The Yale women’s golf team opened the 2017 season with a victory at the Bucknell Invitational, but has faltered in its last two tournaments, posting its worst showing of the fall season this past weekend. Although captain Jennifer Peng ’18 placed second overall, the Bulldogs finished last of 10 teams in the Princeton Invitational, as the second- and third-highest finishing team members were left off the five-person roster for the tournament.
The Elis finished behind Ivy League competitors Columbia, Dartmouth, Harvard, Penn and Princeton, which will all send golfers to the Yale Intercollegiate this coming weekend. The last-place result in New Jersey comes on the heels of an eighth-place finish at the 14-team Nittany Lion Invitational. With the first and only home tournament of the fall coming up this weekend, the team will look to regain its form from earlier in the season.
“This past weekend wasn’t great performance-wise, but we had switched things up and were experimenting with new things,” Julie Luo ’19 said. “We are all pumped for the Yale Intercollegiate and are ready to play some good golf, especially following the men’s team’s awesome performance this weekend.”
Providing one of the few highlights of the weekend, Peng finished second in the 63-player field. The reigning Ivy League Player of the Year has impressed so far this season, finishing second at the Bucknell Invitational and then placing seventh in individual play at the Nittany Lion Invitational.
Peng started the Princeton Invitational without missing a beat, recording birdies on holes three and 17 to finish the first round at just two over par. After another two birdies in the second round, she finished Saturday’s play tied in third place with Princeton’s Maya Walton with a score of 149 across two rounds of play. But Peng’s best performance came in the third round, when she recorded a total of four birdies and posted a score of 72, her lowest of the weekend. The Sunday rally propelled her to a second-place finish, a stroke above the two third-place golfers.
“It’s my fourth time playing the Princeton tournament, so I definitely knew the course much better, which helped me to play more strategically,” Peng said. “I was also hitting the ball pretty well, which helped me excel.”
Felicia Chang ’20 finished 16th, joining Peng in the top 20 to provide another bright spot in an otherwise underwhelming weekend for the Elis. The sophomore closed out the weekend 15 over par.
Chang birdied holes three, six, nine and 16 in the first round, and followed up her morning performance with an even better one in the afternoon. Two second-round birdies highlighted a score of 76 that bested her first-round effort by a stroke. After finishing the third round six over par, Chang dropped from 15th to 16th place, still closing out the tournament as the second-best Yale golfer and with the second-most birdies of any of the 63 players in the tournament. The next Eli in the final standings was Luo, who wrapped up play with a score of 237, good for 37th place.
However, to the chagrin of the Elis, both Chang and Luo were entered as individuals instead of members of the team, which meant the next scorer on the Yale squad after Peng was Jayshree Sarathy ’18, who placed 48th after recording a three-round score of 242.
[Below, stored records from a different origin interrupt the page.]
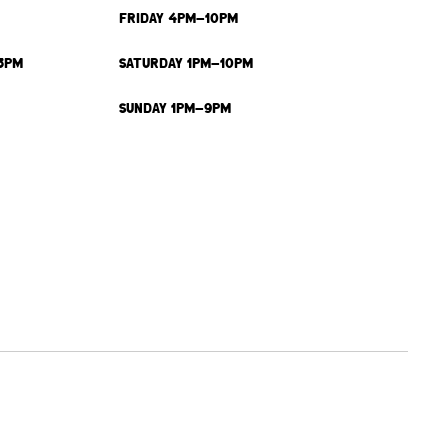
FRIDAY 4PM-10PM
3PM
SATURDAY 1PM-10PM
SUNDAY 1PM-9PM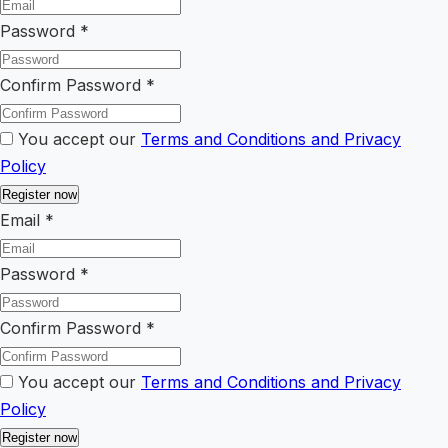
Password
*
Confirm Password
*
You accept our
Terms and Conditions and Privacy
Policy
Email
*
Password
*
Confirm Password
*
You accept our
Terms and Conditions and Privacy
Policy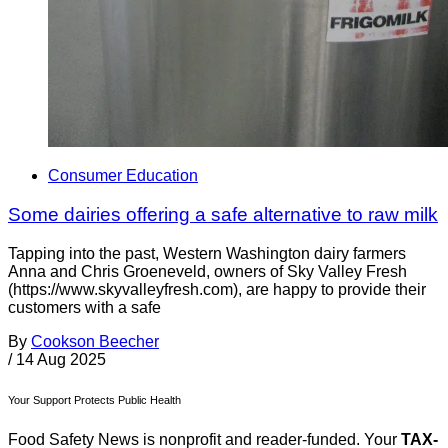
Consumer Education
Some dairies offering a safe alternative to raw milk
Tapping into the past, Western Washington dairy farmers
Anna and Chris Groeneveld, owners of Sky Valley Fresh
(https://www.skyvalleyfresh.com), are happy to provide their
customers with a safe
By
Cookson Beecher
/
14 Aug 2025
Your Support Protects Public Health
Food Safety News is nonprofit and reader-funded. Your
TAX-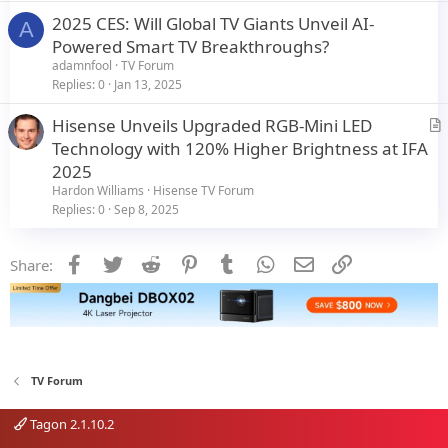
c
2025 CES: Will Global TV Giants Unveil AI-
l
A
Powered Smart TV Breakthroughs?
e
adamnfool
TV Forum
Replies
0
Jan 13, 2025
Hisense Unveils Upgraded RGB-Mini LED
r
Technology with 120% Higher Brightness at IFA
t
2025
i
Hardon Williams
Hisense TV Forum
c
Replies
0
Sep 8, 2025
l
e
Facebook
Twitter
Reddit
Pinterest
Tumblr
WhatsApp
Email
Link
Share:
TV Forum
Tagon 2.1.10.2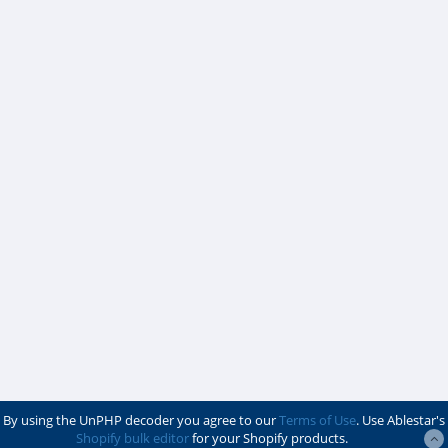
By using the UnPHP decoder you agree to our
Terms of Use
. Use Ablestar's
Shopify bulk editor
for your Shopify products.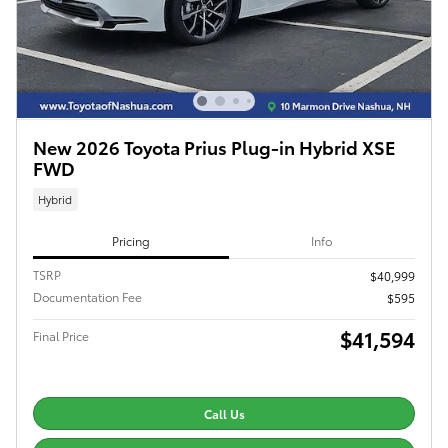
New 2026 Toyota Prius Plug-in Hybrid XSE
FWD
Hybrid
Pricing
Info
TSRP
$40,999
Documentation Fee
$595
$41,594
Final Price
Call Us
Rookies Gabbie DeSombre ’21 and Lucy Liu ’21 followed Sarathy on the Yale scorecard. DeSombre finished 51st overall after a tough final round, while Liu ended the weekend two strokes behind her teammate with a final score of 247, good for 54th. Rounding out team play for the Elis was Beryl Wang ’20, who finished 35 over par and tied for 59th place.
“It was hard as a team because conditions were definitely tough. It was pretty windy and the greens were very firm, which a lot of people were not used to,” Peng said. “Leading into next week, I think the team just needs to focus on our strengths. Having the home-course advantage is also a plus.”
The Bulldogs will host the 18-team Yale Women’s Intercollegiate on Friday, Saturday and Sunday at the Course at Yale.